Early Soviet radio broadcasting started in 1924, but with a twist. The first broadcast system was comprised of 50 loudspeakers on busy Moscow streets connected to a forty watt amplifier. While there were experiments with wired radio across Europe and elsewhere, the Soviet Union adopted the model a big way. By 1941, the wired radio system had grown to 6 million speakers in public places and individual homes. After being largely destroyed during World War 2, it was quickly rebuilt and peaked around 1974 with 55 million speakers. Emphasis during the early 1950’s was on spreading the system to rural areas and Eastern Bloc countries.

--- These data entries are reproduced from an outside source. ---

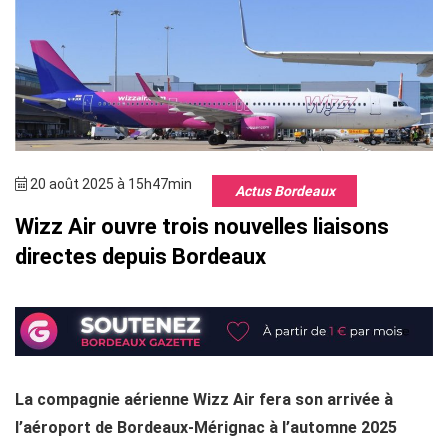
20 août 2025 à 15h47min
Actus Bordeaux
Wizz Air ouvre trois nouvelles liaisons
directes depuis Bordeaux
La compagnie aérienne Wizz Air fera son arrivée à
l’aéroport de Bordeaux-Mérignac à l’automne 2025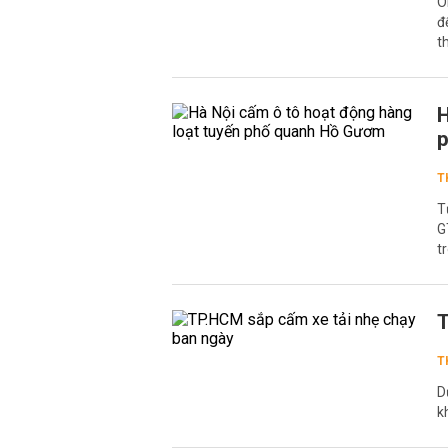
Ô
đ
t
H
T
T
G
t
T
T
D
k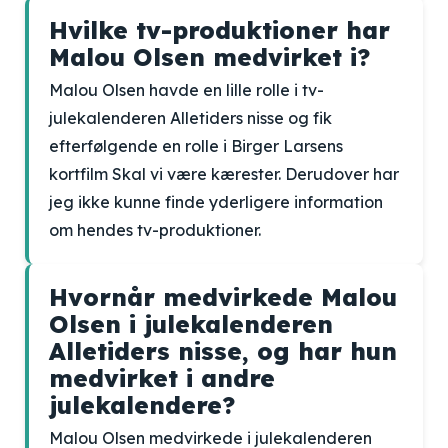
Hvilke tv-produktioner har
Malou Olsen medvirket i?
Malou Olsen havde en lille rolle i tv-
julekalenderen Alletiders nisse og fik
efterfølgende en rolle i Birger Larsens
kortfilm Skal vi være kærester. Derudover har
jeg ikke kunne finde yderligere information
om hendes tv-produktioner.
Hvornår medvirkede Malou
Olsen i julekalenderen
Alletiders nisse, og har hun
medvirket i andre
julekalendere?
Malou Olsen medvirkede i julekalenderen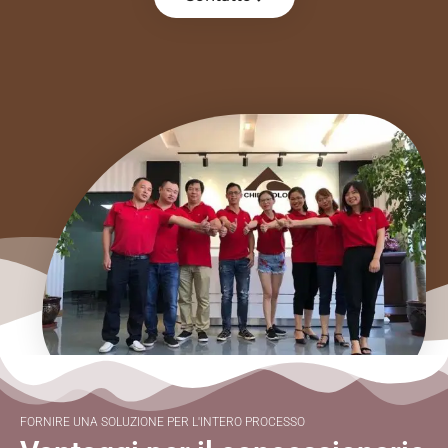
FORNIRE UNA SOLUZIONE PER L'INTERO PROCESSO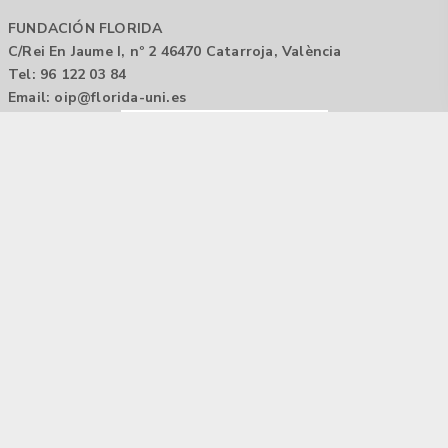
FUNDACIÓN FLORIDA
C/Rei En Jaume I, nº 2 46470 Catarroja, València
Tel: 96 122 03 84
Email:
oip@florida-uni.es
Agencia de colocación / Agència de col.locació 1000000022
Horario: 9:00 a 14:00
Contactar
Aviso legal |
Política de privacidad
Tecnología Hubtrick ©
Propiedad intelectual registrada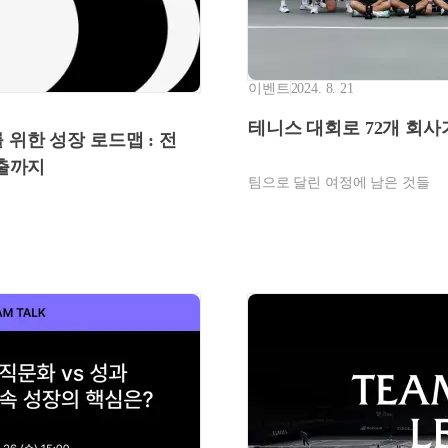
이벤트
2024. 8. 21
테니스 대회로 72개 회사가
를 위한 성장 로드맵 : 전
도출까지
팀으로 달린 여정에 남은 것들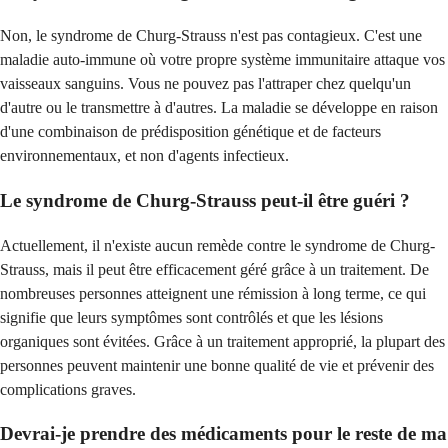
Non, le syndrome de Churg-Strauss n'est pas contagieux. C'est une
maladie auto-immune où votre propre système immunitaire attaque vos
vaisseaux sanguins. Vous ne pouvez pas l'attraper chez quelqu'un
d'autre ou le transmettre à d'autres. La maladie se développe en raison
d'une combinaison de prédisposition génétique et de facteurs
environnementaux, et non d'agents infectieux.
Le syndrome de Churg-Strauss peut-il être guéri ?
Actuellement, il n'existe aucun remède contre le syndrome de Churg-
Strauss, mais il peut être efficacement géré grâce à un traitement. De
nombreuses personnes atteignent une rémission à long terme, ce qui
signifie que leurs symptômes sont contrôlés et que les lésions
organiques sont évitées. Grâce à un traitement approprié, la plupart des
personnes peuvent maintenir une bonne qualité de vie et prévenir des
complications graves.
Devrai-je prendre des médicaments pour le reste de ma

After Stalin’s death, the use of normal radios – what the Soviets called “wave receivers” – picked up. By 1963, the use of normal radio broadcasting began to exceed wired radio. Around the same time, Soviet jamming of external radio broadcasts peaked. Arguably, the USSR spent more resources on its 2500 jamming transmitters than it did on domestic radio broadcast infrastructure. By the 1970’s, the use of wired radio began to decline rapidly, especially outside of the Russian Federation.
There is some debate as to how much of the Soviet use of wired radio was political versus economic. I suspect it was both. The Communist Part encouraged citizens to listen to radio collectively rather than individually. Restricting broadcasting infrastructure to state owned wiring enabled control. At the same time, it was probably cheaper to wire speakers around the country than to build a western-style broadcasting system.
Early Soviet Radio Broadcasting – Bold Plans, Meager Results
Although accurate performance statistics around the many five year plans are meager, most observers agree that the “radiofication” plans consistently fell sort. In theory it should have worked. Planners specified a reliable wired network to feed signals around the Soviet Union and then distribute them locally – much like a power utility. Quality was designed to provide 50 dB signal-to-noise ratio at 10 kHz bandwidth for urban locations, and 6 kHz for rural.
Distribution followed the typical Soviet paradigm of state-regional-local. The main programs were diffused from Moscow to thousands of relay stations. These relays were under state control and many had the ability to add regional programming. Over time, the distribution system became completely automated, and wires were buried underground to save cost.
Wired radio was especially useful for collective farms, who could also use the system for internal communications. Sets were inexpensive and easy to operate with just a volume knob. Unfortunately, ongoing disparities existed between plans and actual industrial performance. Manufacturers often failed to deliver their quotas of wired receivers. Often they substituted poor quality components, especially speakers. Sometimes, they just could not get supplies of parts.
After 1962, the Soviet wired radio system expanded to providing three program channels over the same wires. These were broadcast on different carrier frequencies. Wired receivers had to be modified with filters to select between the three channels.
Today, Russian radio is over the air and going digital. However, it shares many of the same listenership decline and concentration of ownership patterns found in most other countries.
Incidentally, wired radio still exists in North Korea. The government has one radio network that is hard wired into all residences and workplaces. The news and commentary on this private network is considered too sensitive for the outside world to hear.